Portugal, anestesiado, vai vivendo em vez de viver. E também vai morrendo aos poucos. Celebra – e bem – o Dia Mundial da Criança, mas não ambiciona muito mais do que tornar-se num reduto na reforma. Há freguesias do seu retângulo em que não emergiu uma única criança nos últimos cinco anos. Nos primeiros três meses de 2021 nasceram menos 3 mil bebés que no mesmo período do ano passado e, a somar a este declínio, morreram mais 15 mil pessoas. Acha que isto é coisa das próximas gerações e elas, que ainda não votam nem castigam, que resolvam.

DADOS A PROCESSAR
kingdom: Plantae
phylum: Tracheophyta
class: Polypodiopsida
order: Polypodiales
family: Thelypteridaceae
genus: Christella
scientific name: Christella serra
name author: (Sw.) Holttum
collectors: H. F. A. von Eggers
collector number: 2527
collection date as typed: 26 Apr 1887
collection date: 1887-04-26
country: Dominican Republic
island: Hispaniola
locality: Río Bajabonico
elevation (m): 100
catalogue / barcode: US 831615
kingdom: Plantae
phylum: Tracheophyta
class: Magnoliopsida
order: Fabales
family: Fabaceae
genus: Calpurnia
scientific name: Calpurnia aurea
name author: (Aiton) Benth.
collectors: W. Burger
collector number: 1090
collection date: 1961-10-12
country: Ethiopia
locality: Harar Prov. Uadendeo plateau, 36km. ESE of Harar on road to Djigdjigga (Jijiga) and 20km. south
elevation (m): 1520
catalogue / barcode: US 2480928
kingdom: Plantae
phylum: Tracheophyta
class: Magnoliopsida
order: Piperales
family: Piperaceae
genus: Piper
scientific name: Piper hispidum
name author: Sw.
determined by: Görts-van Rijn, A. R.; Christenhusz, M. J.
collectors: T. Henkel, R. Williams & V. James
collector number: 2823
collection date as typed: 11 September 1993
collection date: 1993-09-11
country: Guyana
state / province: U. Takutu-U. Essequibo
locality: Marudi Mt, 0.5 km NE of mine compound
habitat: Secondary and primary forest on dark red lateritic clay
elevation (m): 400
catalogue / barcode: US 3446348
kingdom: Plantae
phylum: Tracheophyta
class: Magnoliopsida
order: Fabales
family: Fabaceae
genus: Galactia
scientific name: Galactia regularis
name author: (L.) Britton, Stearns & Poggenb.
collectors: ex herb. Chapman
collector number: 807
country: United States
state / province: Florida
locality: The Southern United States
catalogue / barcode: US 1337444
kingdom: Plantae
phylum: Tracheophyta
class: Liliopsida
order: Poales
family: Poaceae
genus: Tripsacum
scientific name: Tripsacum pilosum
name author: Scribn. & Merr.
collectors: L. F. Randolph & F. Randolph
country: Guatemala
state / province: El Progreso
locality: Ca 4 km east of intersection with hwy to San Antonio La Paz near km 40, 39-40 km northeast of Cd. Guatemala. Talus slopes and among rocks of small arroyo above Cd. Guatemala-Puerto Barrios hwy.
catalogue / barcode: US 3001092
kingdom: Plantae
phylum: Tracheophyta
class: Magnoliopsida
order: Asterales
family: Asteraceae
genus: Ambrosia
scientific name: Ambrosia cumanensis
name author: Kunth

O QUE SE PEDE
(a) Copie o trecho do texto sobre a natalidade em Portugal entre "Portugal, anestesiado, vai" e "castigam, que resolvam.", inclusive.
(b) Reescreva as linhas de dados entre a que contém "order: Asterales" e a última, inclusive, trocando "scientific name" por "nome científico" e deixando tudo o resto igual.

OS RESULTADOS
(a)
Portugal, anestesiado, vai vivendo em vez de viver. E também vai morrendo aos poucos. Celebra – e bem – o Dia Mundial da Criança, mas não ambiciona muito mais do que tornar-se num reduto na reforma. Há freguesias do seu retângulo em que não emergiu uma única criança nos últimos cinco anos. Nos primeiros três meses de 2021 nasceram menos 3 mil bebés que no mesmo período do ano passado e, a somar a este declínio, morreram mais 15 mil pessoas. Acha que isto é coisa das próximas gerações e elas, que ainda não votam nem castigam, que resolvam.

(b)
order: Asterales
family: Asteraceae
genus: Ambrosia
nome científico: Ambrosia cumanensis
name author: Kunth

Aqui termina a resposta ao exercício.